Sorry, maybe I wasn’t very clear. The case of predicting a time series with a pre-trained model on that same time series could be understood as a very specific case of transfer learning.
In other words, you could follow the Colab and use the model you trained on your data to predict your own and same data. Hopefully, you will achieve your practical goals. Namely: saving time on new training without compromising too much accuracy.
Regarding `statsforecast`: currently yo do have to retrain every time you want to update the model with new data. That doesn’t necessarily mean you have too retrain with every new observation.
Example: you want to predict the next 48 hours every 24 hours although you get new info every hour. In that case you would retrain from scratch every 24 hours, say at noon.
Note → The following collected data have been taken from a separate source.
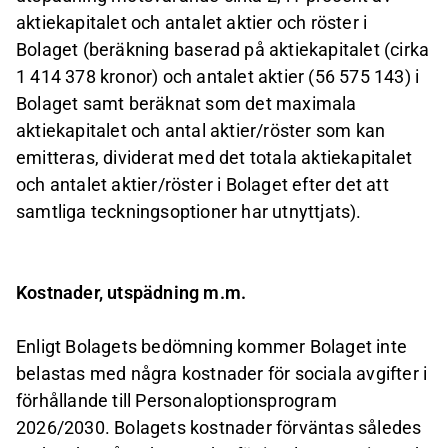
aktiekapitalet och antalet aktier och röster i
Bolaget (beräkning baserad på aktiekapitalet (cirka
1 414 378 kronor) och antalet aktier (56 575 143) i
Bolaget samt beräknat som det maximala
aktiekapitalet och antal aktier/röster som kan
emitteras, dividerat med det totala aktiekapitalet
och antalet aktier/röster i Bolaget efter det att
samtliga teckningsoptioner har utnyttjats).
Kostnader, utspädning m.m.
Enligt Bolagets bedömning kommer Bolaget inte
belastas med några kostnader för sociala avgifter i
förhållande till Personaloptionsprogram
2026/2030. Bolagets kostnader förväntas således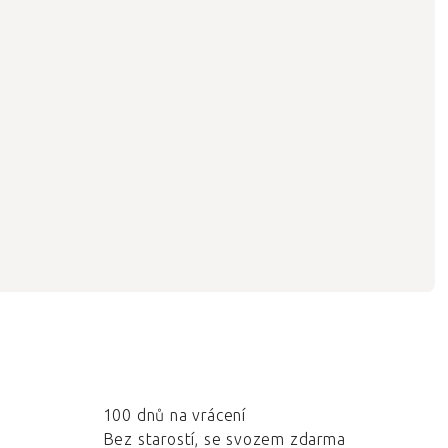
100 dnů na vrácení
Bez starostí, se svozem zdarma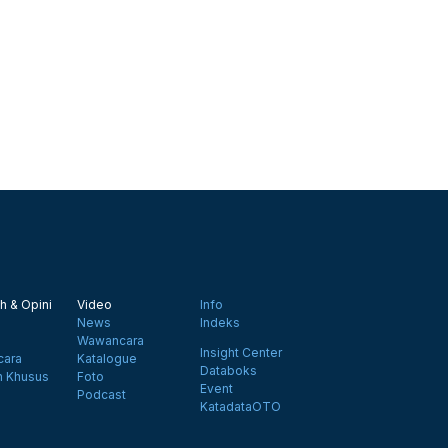
h & Opini
Video
Info
News
Indeks
Wawancara
Insight Center
ara
Katalogue
Databoks
n Khusus
Foto
Event
Podcast
KatadataOTO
In an oversimplification, how people tend to deploy this models into production is by orchestrating workflows or pipelines that:
1. Extract data, do some wrangling and load to memory every so and so or given a specific event
2. Run the algorithms. Sometimes people run different models and then choose the best one bases on defined error metrics.
3. Output the prediction somewhere
For simple pipelines we have seen people use tools like cron on servers on the cloud.
For more complicated pipelines you can use things like Prefect, Airflow, Ray, Mlflow and even run the computation on clusters of different machines. If you use spot instances, this process is actually quite cheap and fast.
I’m sure you knew most of this stuff but wanted to be as clear as possible.
If you need help with your particular implementation we could schedule a call or something.